• Text segment
# Lab 9: Q-learning
Welcome to the ninth DS102 lab! 

The goals of this lab is to implement and gain a better understanding of Q-learning.
The code you need to write is commented out with a message "TODO: fill in". There is additional documentation for each part as you go along.


## Course Policies

**Collaboration Policy**

Data science is a collaborative activity. While you may talk with others about the labs, we ask that you **write your solutions individually**. If you do discuss the assignments with others please **include their names** in the cell below.

**Submission**: to submit this assignment, rerun the notebook from scratch (by selecting Kernel > Restart & Run all), and then print as a pdf (File > download as > pdf) and submit it to Gradescope.


**This assignment should be completed and submitted before Tuesday November 19, 2019 at 11:59 PM.** 

In [None]:
import copy
import sys
import time

import numpy as np
from IPython.display import clear_output

## Defining the GridWorld class.
We begin by defining a class for the environment in which we will run Q-learning. This is the grid world from class where we can have both a stochastic or deterministic environment. In the stochastic case the robot will have a probability of 0.8 of going in the direction it's told to go an a probability of 0.1 of going in each direction orthogonal to the direction it's meant to go in.

• Data shown
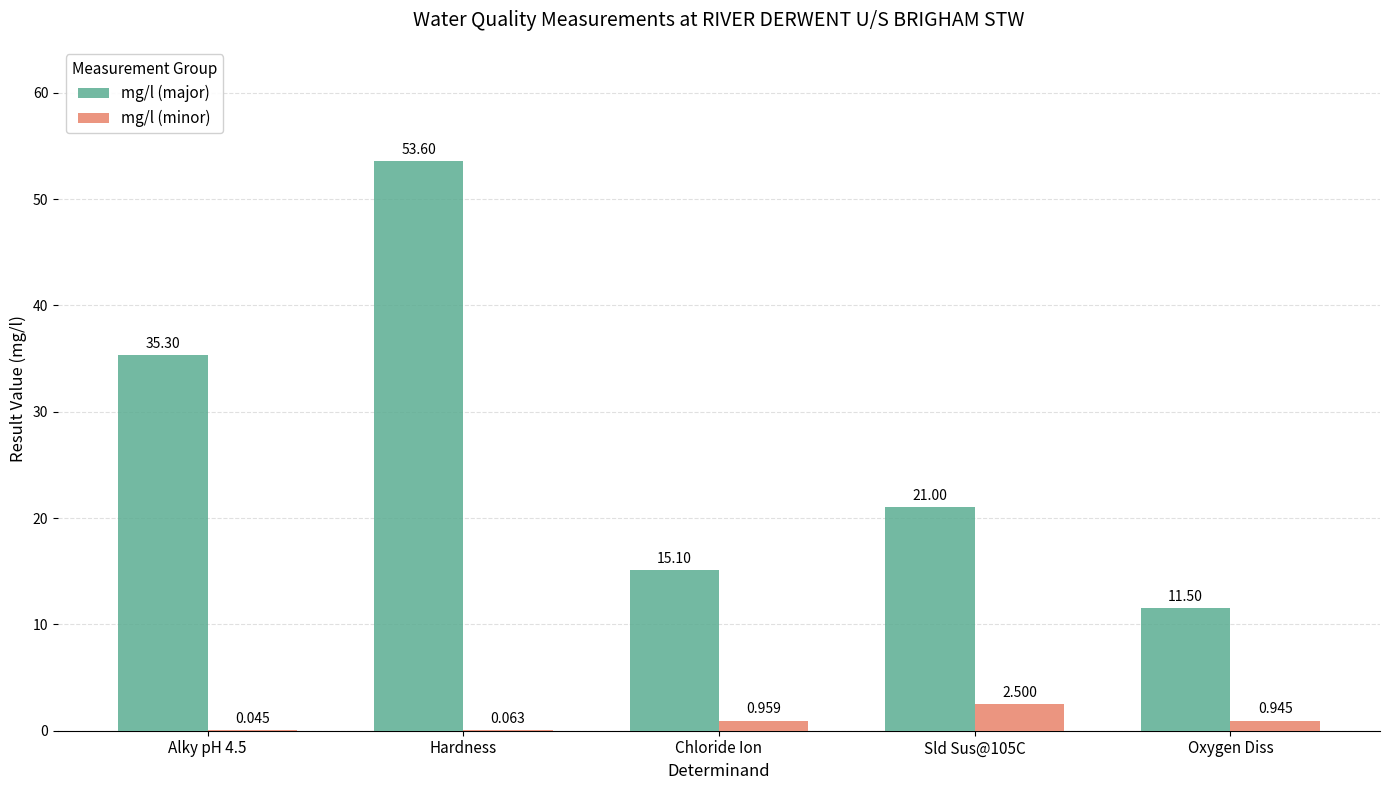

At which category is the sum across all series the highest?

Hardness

• Work to complete
a – In the Q-learning lab, what probability does the robot have of moving in its commanded direction when the grid world is stochastic?
b – Pick up the Q-learning lab from its last sentence and carry it forward.

• Answers to each task
a – 0.8

b –
In [None]:
FORWARD_PROB = 0.8
LEFT_PROB = 0.1
RIGHT_PROB = 0.1
BACKWARD_PROB = 0.0
FIXED_PROB = 0.0
class GridWorld():
    """The grid world class.
    
    Parameters
    ----------
    grid : list of list of str
        The starting representation of the world. A single element
        must be "R" which represents the starting location of the robot.
        Any element that is "" represents a cell on which the robot can travel,
        "X" represents a rock which the robot can not travel on, and any
        cell with a string that can be converted to a number represents
        a terminal state with its corresponding reward.
    stochastic : bool
        Whether the environment is stochastic or deterministic.

    """
    def __init__(self, grid, stochastic):
        self._grid = grid
        self.num_rows = len(grid)
        self.num_cols = len(grid[0])
        self._stochastic = stochastic
        # Determine the starting location of the robot.
        for i in range(self.num_rows):
            for j in range(self.num_cols):
                if self._grid[i][j] == "R":
                    self._grid[i][j] = ""
                    self._row_pos = i
                    self._col_pos = j
                    self._start_row_pos = i
                    self._start_col_pos = j

    def reset(self):
        """Reset the environment to its original state."""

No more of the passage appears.